While trying to execute sample in distr app tutorial, coding error occurs, can not fix

GGPYTORCH000 · May 28, 2024, 6:29am

In this tutorial, I tried executing but random() call returns error:
https://pytorch.org/tutorials/intermediate/dist_tuto.html

(search for random() in that page above and try executing it).

I tried many ways to replace with equivalent but can not find substitiute such that code runs error-free. It is poorly written such that does not tell whcih library it should come from.
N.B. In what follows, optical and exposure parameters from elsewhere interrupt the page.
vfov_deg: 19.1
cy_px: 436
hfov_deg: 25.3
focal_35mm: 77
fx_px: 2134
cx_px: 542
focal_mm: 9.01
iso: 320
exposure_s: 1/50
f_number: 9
H-Huang · May 28, 2024, 2:43pm

I’m guessing it should be this? random — Generate pseudo-random numbers — Python 3.12.3 documentation

Updated the tutorials here: Include import for dist_tuto by H-Huang · Pull Request #2880 · pytorch/tutorials · GitHub. Feel free to send in PRs for other issues you find.
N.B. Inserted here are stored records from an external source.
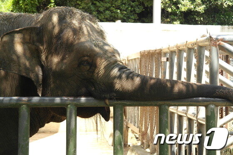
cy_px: 78
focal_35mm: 84
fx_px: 543
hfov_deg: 24.2
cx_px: 116
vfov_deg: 16.3
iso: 200
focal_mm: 55
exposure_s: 1/80
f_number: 5.6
GGPYTORCH000 · May 28, 2024, 4:34pm

Do you own this tutorial or just suggesting by sidelines. if former, you should test your code before publishing

GGPYTORCH000 · May 28, 2024, 4:42pm

so how should i change the code? random() causes error.

H-Huang · May 28, 2024, 4:50pm

from random import Random

GGPYTORCH000 · May 28, 2024, 6:39pm

that might have worked but errors continue to occur with this sample code, fixed number of it and now seeing:

init_process: rank, size: 0 , 2
init_process: rank, size: 1 , 2
run: rank/size: 1 / 2
run: rank/size: 0 / 2
GG: size/bsz: 2 / 64
GG: size/bsz: 2 / 64
Process Process-1:
Traceback (most recent call last):
File “/home/miniconda3/envs/root-test/lib/python3.9/multiprocessing/process.py”, line 315, in _bootstrap
self.run()
File “/home/miniconda3/envs/root-test/lib/python3.9/multiprocessing/process.py”, line 108, in run
self._target(*self._args, **self._kwargs)
File “/root/extdir/gg/git/codelab/gpu/ml/pytorch/distributed/tutorials/2-distributed-data-parallelism/dist-app-training.py”, line 160, in init_process
fn(rank, size)
File “/root/extdir/gg/git/codelab/gpu/ml/pytorch/distributed/tutorials/2-distributed-data-parallelism/dist-app-training.py”, line 139, in run
num_batches = ceil(len(train_set.dataset) / float(bsz))
NameError: name ‘ceil’ is not defined
Process Process-2:
Traceback (most recent call last):
File “/home/miniconda3/envs/root-test/lib/python3.9/multiprocessing/process.py”, line 315, in _bootstrap
self.run()
File “/home/miniconda3/envs/root-test/lib/python3.9/multiprocessing/process.py”, line 108, in run
self._target(*self._args, **self._kwargs)
File “/root/extdir/gg/git/codelab/gpu/ml/pytorch/distributed/tutorials/2-distributed-data-parallelism/dist-app-training.py”, line 160, in init_process
fn(rank, size)
File “/root/extdir/gg/git/codelab/gpu/ml/pytorch/distributed/tutorials/2-distributed-data-parallelism/dist-app-training.py”, line 139, in run
num_batches = ceil(len(train_set.dataset) / float(bsz))
NameError: name ‘ceil’ is not defined

GGPYTORCH000 · May 28, 2024, 6:43pm

ok fixed everything appears working but not before fixing obvious and some less obvious errors.